“God has put the timeless into their hearts” (Eccl 3:11).
Today’s first reading is the powerful poetry of Ecclesiastes 3: “There is a time for every thing under heaven,” which became the folk song, “Turn, Turn, Turn,” composed and first performed by Pete Seeger in the late 1950s. The song became the anthem for a whole generation of social activists longing for a new world salvaged from the violence and injustice of an older world seemingly trapped in patterns of endless conflict and repression.
The ancient author of Ecclesiastes was also observing the wisdom of the ages – that human life moves through seasons as inevitable as nature itself, from weeping to laughter, killing to healing, grieving to dancing, birth to death. Every generation is caught up in the sweep of these broad patterns. Wisdom lies in seeing beyond this world to the timeless longing God has placed in every human heart.
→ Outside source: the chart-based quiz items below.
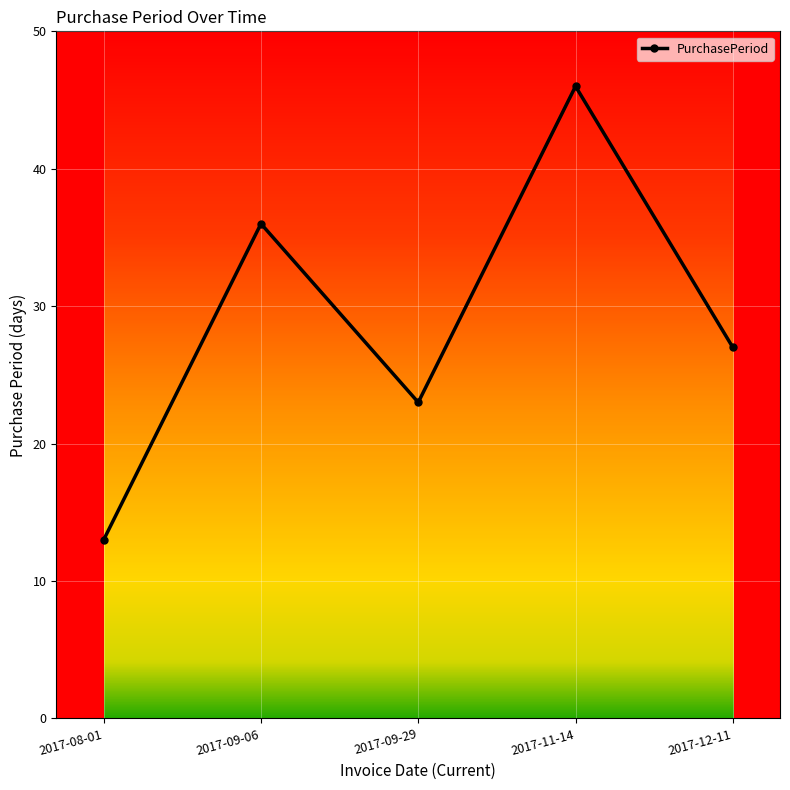

How many interior local peaks (higher than both neighbors) does the data have?

2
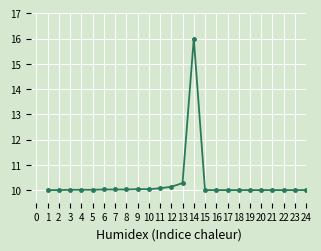

Reading left to right, list all the values displayed in this chart.

10.0	10.0	10.0	10.0	10.0	10.0	10.0	10.0	10.0	10.0	10.1	10.1	10.3	16.0	10.0	10.0	10.0	10.0	10.0	10.0	10.0	10.0	10.0	10.0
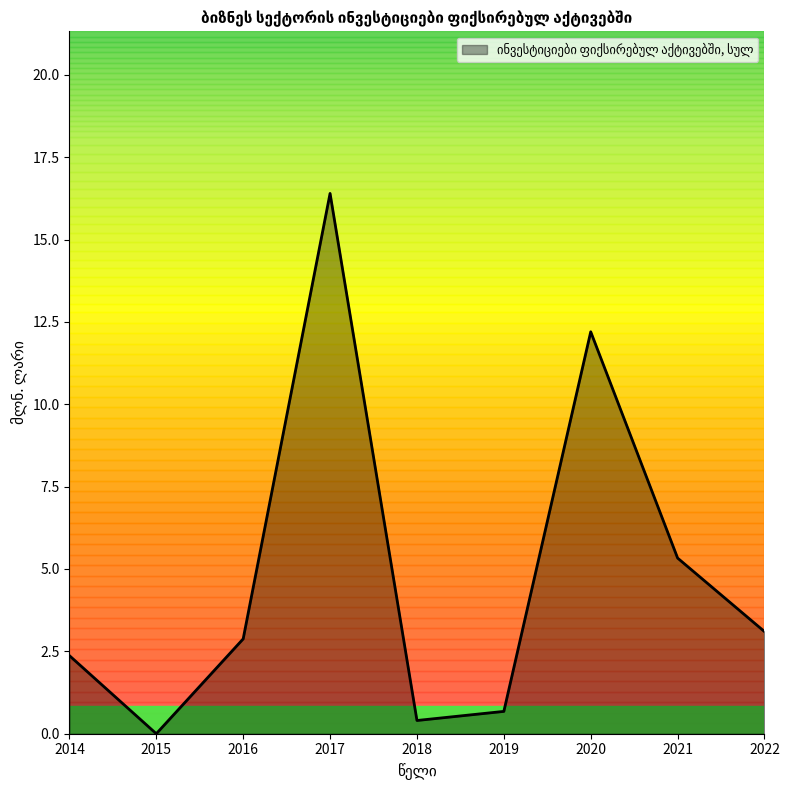

The chart shows a value of 5.3 at 2021. True or false?

True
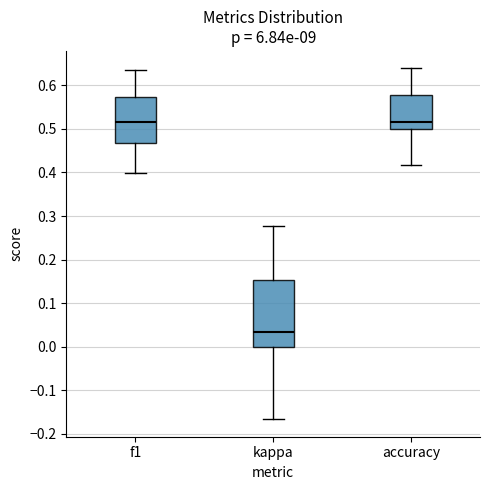

Comparing the boxes themselves (not the whiskers), which one is the tallest?

kappa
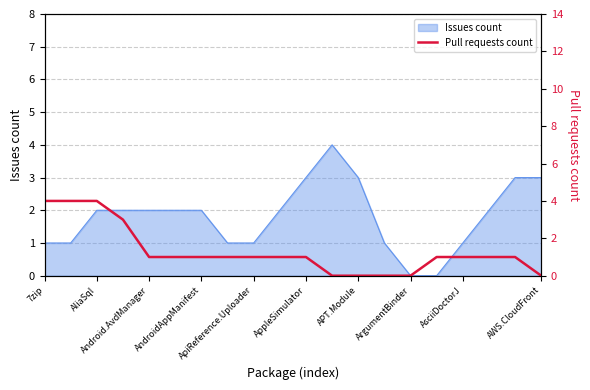

How many lines are shown in the chart?

1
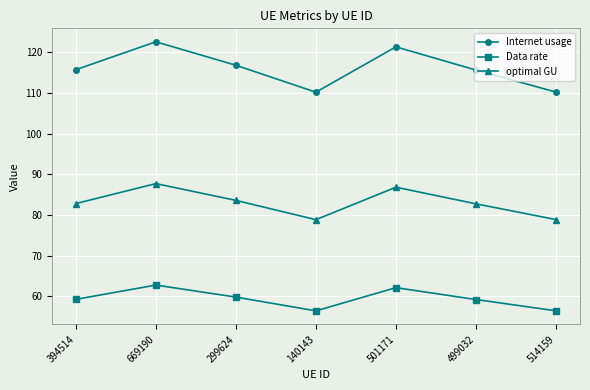

Is the value of Data rate at 514159 greater than the value of optimal GU at 501171?

No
The Gospel’s universal appeal lies in its capacity to hold both the experience of life’s real hardships and losses and the irrepressible dream of something better, more complete and fulfilling. If this is all there is, life is only pathos and tragedy. The death and resurrection of Jesus is the ultimate pattern that underlies all the seasons of human experience. And it promises an ultimate triumph of love over hate, life over death.
It is easy to dismiss this faith as only a dream, and many hard realists in the 1960s saw those advocating peace and love as flower children and hopeless idealists. But, the music of that era, including Seeger’s many songs for justice, have survived their critics and continue to inspire people to work for a better world. Wisdom has children, and their voices will never cease singing.